Depuis Chlef, Lamine Osmani envoie des piques au gouvernement

Depuis Chlef, Lamine Osmani envoie des piques au gouvernement

La campagne électorale des législatives du 12 juin prochain commence sur les chapeaux de roues. Contrairement aux précédentes échéances lors desquelles les résultats étaient connus d’avance, cette fois l’issue semble incertaine.

Alors, les chefs de partis, dans l’objectif de prendre le pouls des citoyens, ont pris leur bâton de pèlerin et commencent à sillonner l’Algérie. Ils disposent de vingt jours pour les convaincre, ce qui n’est pas une mince affaire.

Dans ce cadre, Lamine Osmani, président du parti Sawt Echaâb, a organisé ce samedi un meeting à Chlef. Depuis le centre-ouest du pays, il a envoyé quelques piques au gouvernement présidé par Abdelaziz Djerad.

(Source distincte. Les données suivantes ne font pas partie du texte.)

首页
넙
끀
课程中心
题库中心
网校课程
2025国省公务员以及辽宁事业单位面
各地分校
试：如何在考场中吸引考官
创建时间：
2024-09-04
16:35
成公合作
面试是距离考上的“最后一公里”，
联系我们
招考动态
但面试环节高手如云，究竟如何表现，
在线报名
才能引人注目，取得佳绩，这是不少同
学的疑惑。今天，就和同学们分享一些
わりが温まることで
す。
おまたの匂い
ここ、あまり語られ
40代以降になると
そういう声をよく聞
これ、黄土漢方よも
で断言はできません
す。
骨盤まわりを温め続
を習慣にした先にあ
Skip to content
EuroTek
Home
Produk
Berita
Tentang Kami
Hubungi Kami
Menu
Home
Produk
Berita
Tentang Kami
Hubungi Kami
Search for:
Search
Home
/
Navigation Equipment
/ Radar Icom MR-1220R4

« Le citoyen apprend en direct les instructions (du président de la République). Mais il existe un problème d’exécution en raison de l’action contradictoire et non homogène du gouvernement », a-t-il asséné.

L’homme politique a fait part de sa stupéfaction, estimant qu’il est inconcevable que les Algériens vivent chichement dans un pays immense et riche. Un pays « à la position géographique stratégique doté de compétences hautement qualifiées », a-t-il souligné.

Et de préciser, « nous ne sommes pas un comité de soutien. Ce que nous disons est logique sans l’intention d’applaudir qui que ce soit. Nous sommes au service de l’Algérie uniquement ».

A Chlef, Lamine Osmani a défendu le concept de l’Algérie nouvelle. « La différence n’est pas synonyme de désaccord. Nous ne prétendons pas représenter le patriotisme et la démocratie, mais il est certain que nous sommes fiers de notre appartenance à l’Algérie », a-t-il exposé.

Et de plaider, « Les références éternelles du parti sont l’islam, le patriotisme, les identités arabe et amazigh ainsi que la déclaration du 1er novembre ».

Enfin, le président de Sawt Echaâb a justifié la participation de sa formation aux législatives. Pour lui, c’est une prise de responsabilité qui découle de la sacralisation des sacrifices des martyrs de la Guerre de libération nationale.